'''

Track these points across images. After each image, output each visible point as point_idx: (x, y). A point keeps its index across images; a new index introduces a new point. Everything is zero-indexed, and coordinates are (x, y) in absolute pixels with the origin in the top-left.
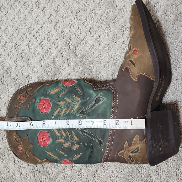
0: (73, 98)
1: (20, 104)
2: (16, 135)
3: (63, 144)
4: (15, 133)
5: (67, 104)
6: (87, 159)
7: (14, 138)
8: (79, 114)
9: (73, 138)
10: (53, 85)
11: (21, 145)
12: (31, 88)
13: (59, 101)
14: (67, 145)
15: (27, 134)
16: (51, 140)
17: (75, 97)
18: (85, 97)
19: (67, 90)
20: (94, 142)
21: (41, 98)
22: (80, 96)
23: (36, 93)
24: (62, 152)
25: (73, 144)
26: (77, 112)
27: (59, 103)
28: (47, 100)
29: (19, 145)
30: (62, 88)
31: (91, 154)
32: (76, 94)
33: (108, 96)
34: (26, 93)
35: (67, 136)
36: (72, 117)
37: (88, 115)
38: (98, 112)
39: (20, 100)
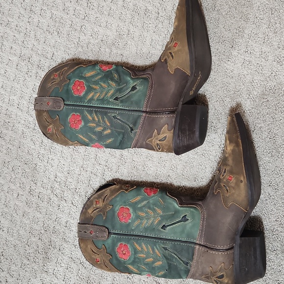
0: (108, 83)
1: (53, 83)
2: (46, 115)
3: (94, 128)
4: (45, 113)
5: (102, 88)
6: (118, 144)
7: (44, 118)
8: (113, 100)
9: (105, 123)
12: (66, 68)
13: (94, 84)
14: (99, 129)
15: (58, 115)
16: (83, 124)
17: (110, 82)
18: (120, 84)
19: (103, 74)
20: (126, 129)
21: (76, 80)
22: (116, 82)
23: (71, 74)
24: (93, 136)
25: (105, 129)
26: (111, 98)
27: (94, 86)
28: (82, 82)
29: (50, 125)
30: (99, 71)
31: (122, 139)
32: (112, 79)
33: (145, 85)
34: (60, 73)
35: (99, 120)
36: (105, 102)
37: (122, 102)
38: (132, 100)
39: (54, 79)
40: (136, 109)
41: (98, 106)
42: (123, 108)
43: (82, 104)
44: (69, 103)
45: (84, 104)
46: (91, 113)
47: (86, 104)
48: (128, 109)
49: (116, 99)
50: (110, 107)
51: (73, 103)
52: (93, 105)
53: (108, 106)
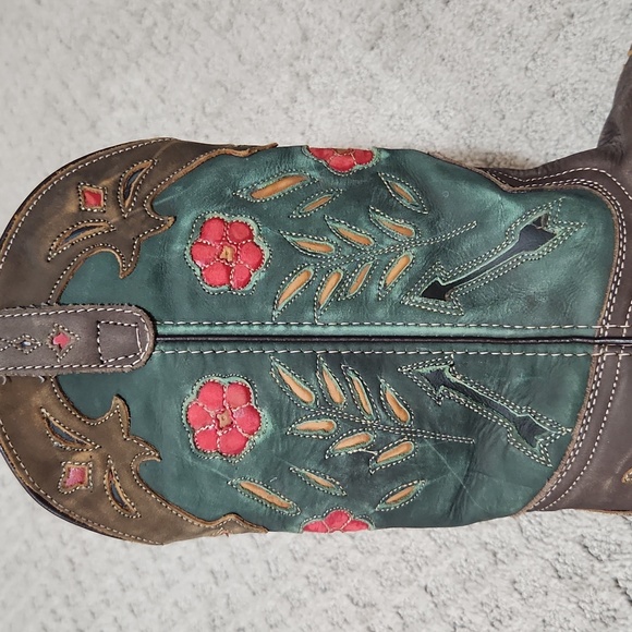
0: (375, 224)
1: (82, 235)
2: (50, 401)
3: (329, 439)
4: (45, 391)
5: (350, 249)
6: (441, 504)
7: (38, 418)
8: (420, 299)
9: (384, 410)
10: (269, 159)
11: (87, 455)
12: (146, 164)
13: (302, 232)
14: (349, 444)
15: (120, 397)
16: (267, 424)
17: (386, 221)
18: (441, 224)
19: (340, 186)
20: (488, 427)
21: (209, 216)
22: (412, 216)
23: (178, 188)
24: (320, 480)
25: (382, 444)
26: (406, 291)
27: (305, 243)
28: (242, 227)
29: (74, 452)
30: (315, 174)
31: (465, 480)
32: (389, 207)
33: (591, 217)
34: (117, 184)
35: (353, 400)
36: (380, 313)
37: (471, 303)
38: (533, 289)
39: (82, 214)
40: (554, 329)
41: (345, 330)
42: (483, 332)
43: (256, 329)
44: (181, 330)
45: (268, 330)
46: (305, 367)
47: (280, 329)
48: (509, 333)
49: (436, 292)
50: (411, 330)
51: (204, 330)
52: (318, 330)
53: (400, 330)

'''

While skipping the pictures, transcribe the data above from the line showing "22: (80, 96)" through the line showing "52: (93, 105)", exactly and with both ends.

EXERCISE OUTPUT.
22: (80, 96)
23: (36, 93)
24: (62, 152)
25: (73, 144)
26: (77, 112)
27: (59, 103)
28: (47, 100)
29: (19, 145)
30: (62, 88)
31: (91, 154)
32: (76, 94)
33: (108, 96)
34: (26, 93)
35: (67, 136)
36: (72, 117)
37: (88, 115)
38: (98, 112)
39: (20, 100)
0: (108, 83)
1: (53, 83)
2: (46, 115)
3: (94, 128)
4: (45, 113)
5: (102, 88)
6: (118, 144)
7: (44, 118)
8: (113, 100)
9: (105, 123)
12: (66, 68)
13: (94, 84)
14: (99, 129)
15: (58, 115)
16: (83, 124)
17: (110, 82)
18: (120, 84)
19: (103, 74)
20: (126, 129)
21: (76, 80)
22: (116, 82)
23: (71, 74)
24: (93, 136)
25: (105, 129)
26: (111, 98)
27: (94, 86)
28: (82, 82)
29: (50, 125)
30: (99, 71)
31: (122, 139)
32: (112, 79)
33: (145, 85)
34: (60, 73)
35: (99, 120)
36: (105, 102)
37: (122, 102)
38: (132, 100)
39: (54, 79)
40: (136, 109)
41: (98, 106)
42: (123, 108)
43: (82, 104)
44: (69, 103)
45: (84, 104)
46: (91, 113)
47: (86, 104)
48: (128, 109)
49: (116, 99)
50: (110, 107)
51: (73, 103)
52: (93, 105)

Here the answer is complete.